That’s an important part of the service. As a group, independent writers highlight lots of unexpected stuff, which you might not see in a playlist on a larger service or that’s just not available there. I am glad that we can spotlight this mix of hundreds of different perspectives with our work. And because music only gets onto Hype Machine once it’s written about, it’s a classic filter: If someone cared about a track enough to write about it, it’s likely worth checking out.

The crowdfunding campaign appears to have been a success. Why do you think there was such an outpouring of support?
The campaign has been a great opportunity to have a dialogue with our users about what we do. We now have over 3,500 supporters, which has allowed us to keep the service running for the past several months. As more supporters sign up, we’ll be able to invest more in developing our service and apps. Hype Machine provides a unique music experience, and our community’s response to the campaign shows they appreciate that.

Any surprising results from your discussion with users? Any suggestions you plan on implementing or new features that their support will allow you to roll out?
Mostly, it has been refreshing to learn directly about the role Hype Machine plays in people’s lives. I was surprised by the number of requests for Night Mode, an easy way to change the site colors to a darker set. It’s a small detail that turned out to be important. We recently released it to our supporters. We haven’t reached a level of revenue where we can build bigger things yet, but we are headed in the right direction.

Were there any other avenues that you considered to keep Hype Machine running?
We’ve always had some investor interest, but we’ve avoided this approach so far because the pressures of a traditional investment are not necessarily well aligned with making something useful for our audience. Tech investments work best when a company is on its way to significant scale. For a music product, this means building an experience that attracts the largest possible number of people, which often rules out services that prioritize emerging/lesser known artists, as we do. Hype Machine is built to serve listeners actively looking for new music, which is not a venture capital-scale audience. Changing our focus to deliver growth would have been a disservice to our community.
#####
● COMPLETE THE FOLLOWING
• 1. Quote every sentence in the Hype Machine interview that ends with a question mark.
• 2. Resume the Hype Machine interview from its last sentence.
#####
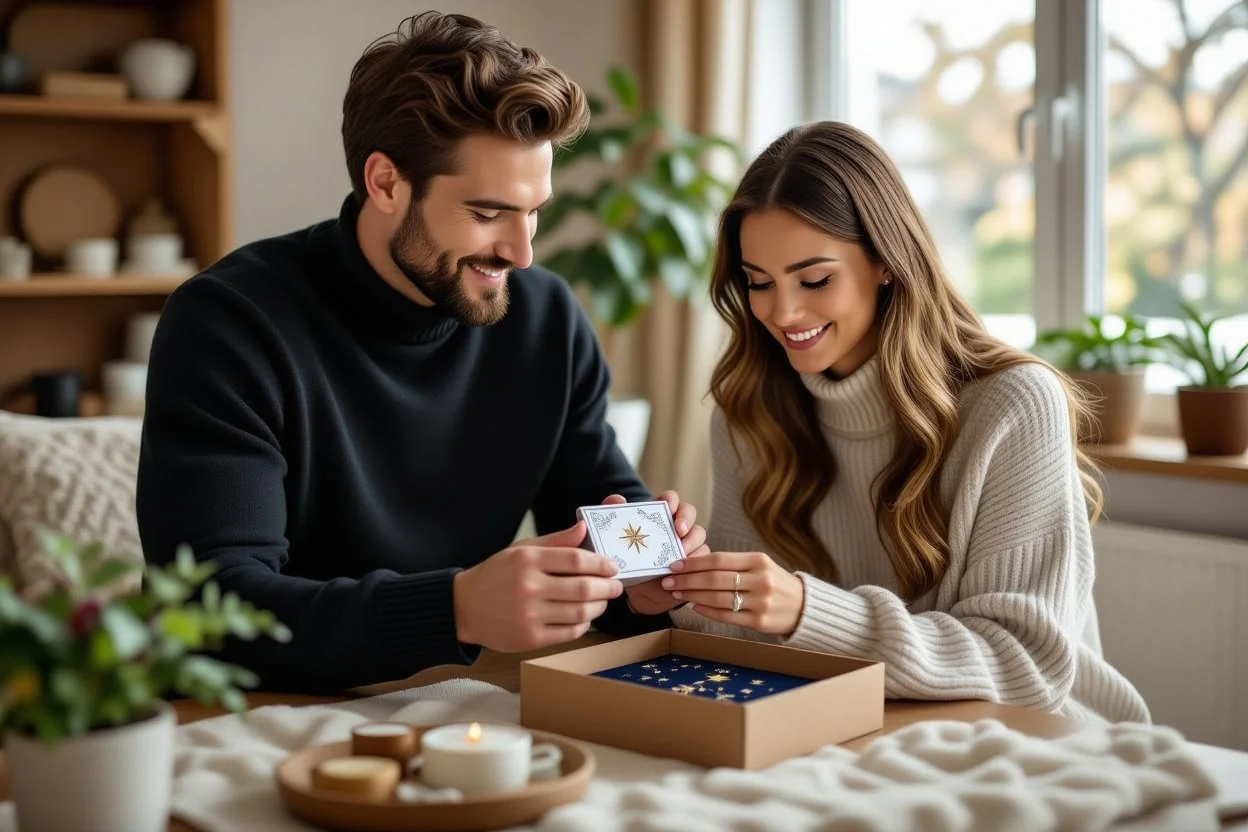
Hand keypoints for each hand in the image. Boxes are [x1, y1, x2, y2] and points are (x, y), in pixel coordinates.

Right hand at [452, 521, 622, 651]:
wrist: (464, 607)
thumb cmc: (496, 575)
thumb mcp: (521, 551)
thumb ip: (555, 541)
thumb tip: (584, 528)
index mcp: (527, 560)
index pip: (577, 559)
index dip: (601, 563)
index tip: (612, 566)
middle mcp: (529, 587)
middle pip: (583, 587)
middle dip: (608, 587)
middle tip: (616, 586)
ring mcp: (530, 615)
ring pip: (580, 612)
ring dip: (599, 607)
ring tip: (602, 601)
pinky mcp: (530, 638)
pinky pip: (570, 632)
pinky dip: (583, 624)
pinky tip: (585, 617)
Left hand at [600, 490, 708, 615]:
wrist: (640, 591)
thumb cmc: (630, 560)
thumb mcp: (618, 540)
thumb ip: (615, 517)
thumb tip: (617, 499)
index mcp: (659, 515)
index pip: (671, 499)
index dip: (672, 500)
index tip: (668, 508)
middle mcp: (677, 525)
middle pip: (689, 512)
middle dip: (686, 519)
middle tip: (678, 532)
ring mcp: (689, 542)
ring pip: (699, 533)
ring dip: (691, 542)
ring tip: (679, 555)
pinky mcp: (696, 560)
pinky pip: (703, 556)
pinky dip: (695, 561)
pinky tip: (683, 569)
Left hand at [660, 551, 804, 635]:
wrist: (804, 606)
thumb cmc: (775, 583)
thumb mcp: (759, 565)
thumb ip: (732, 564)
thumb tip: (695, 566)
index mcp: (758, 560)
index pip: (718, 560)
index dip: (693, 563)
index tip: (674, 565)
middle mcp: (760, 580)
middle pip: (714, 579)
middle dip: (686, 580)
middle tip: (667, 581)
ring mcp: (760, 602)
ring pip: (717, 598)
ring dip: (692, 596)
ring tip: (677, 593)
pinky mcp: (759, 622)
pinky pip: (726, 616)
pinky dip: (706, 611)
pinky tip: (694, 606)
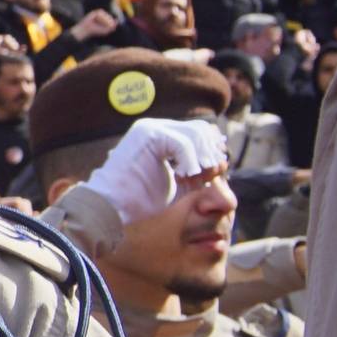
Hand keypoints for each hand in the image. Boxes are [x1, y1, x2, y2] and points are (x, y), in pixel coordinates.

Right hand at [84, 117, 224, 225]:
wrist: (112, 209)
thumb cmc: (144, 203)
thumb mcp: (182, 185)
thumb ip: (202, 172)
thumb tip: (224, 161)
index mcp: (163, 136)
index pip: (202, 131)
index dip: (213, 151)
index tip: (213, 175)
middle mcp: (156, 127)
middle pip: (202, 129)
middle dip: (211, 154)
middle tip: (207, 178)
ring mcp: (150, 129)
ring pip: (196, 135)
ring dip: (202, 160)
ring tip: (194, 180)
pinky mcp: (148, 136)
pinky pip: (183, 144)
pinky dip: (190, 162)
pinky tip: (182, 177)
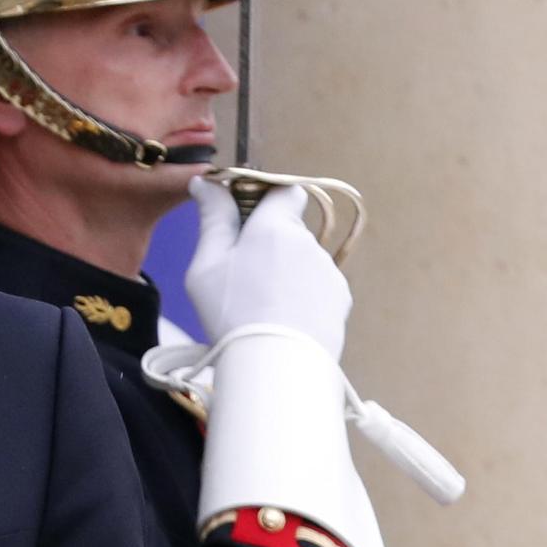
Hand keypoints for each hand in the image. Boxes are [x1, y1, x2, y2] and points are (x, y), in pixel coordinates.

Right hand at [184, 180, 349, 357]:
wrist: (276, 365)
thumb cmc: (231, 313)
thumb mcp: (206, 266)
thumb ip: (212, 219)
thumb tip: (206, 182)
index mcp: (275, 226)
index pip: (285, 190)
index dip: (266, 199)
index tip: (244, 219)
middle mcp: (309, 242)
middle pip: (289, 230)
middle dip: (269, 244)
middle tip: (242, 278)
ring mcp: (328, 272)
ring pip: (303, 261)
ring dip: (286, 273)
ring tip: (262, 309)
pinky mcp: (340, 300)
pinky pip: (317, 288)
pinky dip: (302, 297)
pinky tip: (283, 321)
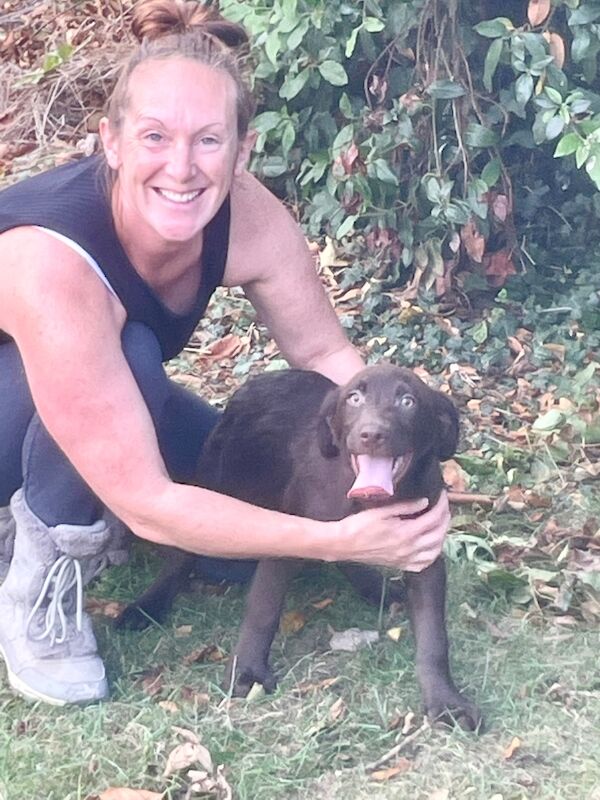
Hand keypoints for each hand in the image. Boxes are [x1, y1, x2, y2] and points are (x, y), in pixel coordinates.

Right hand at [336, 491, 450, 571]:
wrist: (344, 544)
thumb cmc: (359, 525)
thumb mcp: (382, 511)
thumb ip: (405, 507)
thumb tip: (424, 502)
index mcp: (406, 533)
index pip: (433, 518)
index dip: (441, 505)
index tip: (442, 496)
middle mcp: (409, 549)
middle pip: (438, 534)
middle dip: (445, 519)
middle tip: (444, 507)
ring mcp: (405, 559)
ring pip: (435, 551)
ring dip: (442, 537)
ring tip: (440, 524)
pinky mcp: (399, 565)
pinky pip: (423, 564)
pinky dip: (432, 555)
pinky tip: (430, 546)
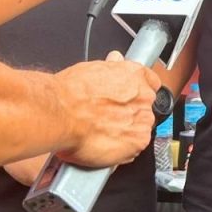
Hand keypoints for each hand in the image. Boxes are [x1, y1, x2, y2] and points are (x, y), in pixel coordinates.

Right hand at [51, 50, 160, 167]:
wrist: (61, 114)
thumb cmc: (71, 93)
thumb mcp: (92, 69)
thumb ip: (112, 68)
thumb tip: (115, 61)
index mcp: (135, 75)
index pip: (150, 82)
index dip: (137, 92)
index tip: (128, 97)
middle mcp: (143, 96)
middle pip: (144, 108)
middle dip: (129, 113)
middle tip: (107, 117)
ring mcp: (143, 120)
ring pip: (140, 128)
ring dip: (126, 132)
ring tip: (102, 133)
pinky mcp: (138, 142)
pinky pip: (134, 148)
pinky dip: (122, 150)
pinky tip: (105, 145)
#####
● PER-TASK ANSWERS
• 1.
1. "Why do you think there was such an outpouring of support?"
2. "Any surprising results from your discussion with users?"
3. "Any suggestions you plan on implementing or new features that their support will allow you to roll out?"
4. "Were there any other avenues that you considered to keep Hype Machine running?"

• 2.
Has your unwillingness to sell users' information ever cost Hype Machine support?
We’ve probably missed out on some revenue. One more obvious area is just the kind of advertising that has run on Hype Machine: We’ve prioritized user experience over aggressive ads, so we’ve passed on some campaigns that would have made the site more frustrating to use.

Do you think that the "Hype Machine model"—independent websites funded by users rather than investors—will grow in popularity elsewhere online? Or are we doomed to the McDonaldization of the Internet?
It has been refreshing to see the continued growth of Kickstarter and Patreon. People have become more aware of how creative things on the Internet get funding and are more open to supporting them directly. Seeing this change was part of the inspiration for our campaign.

Whether or not this is a permanent shift in how services are funded on the Internet remains to be seen. We were lucky enough to have built a dedicated community over these last 12 years, and they have decided that they want to keep our approach to music discovery around. As long as we can keep making a service that people enjoy, Hype Machine will be here.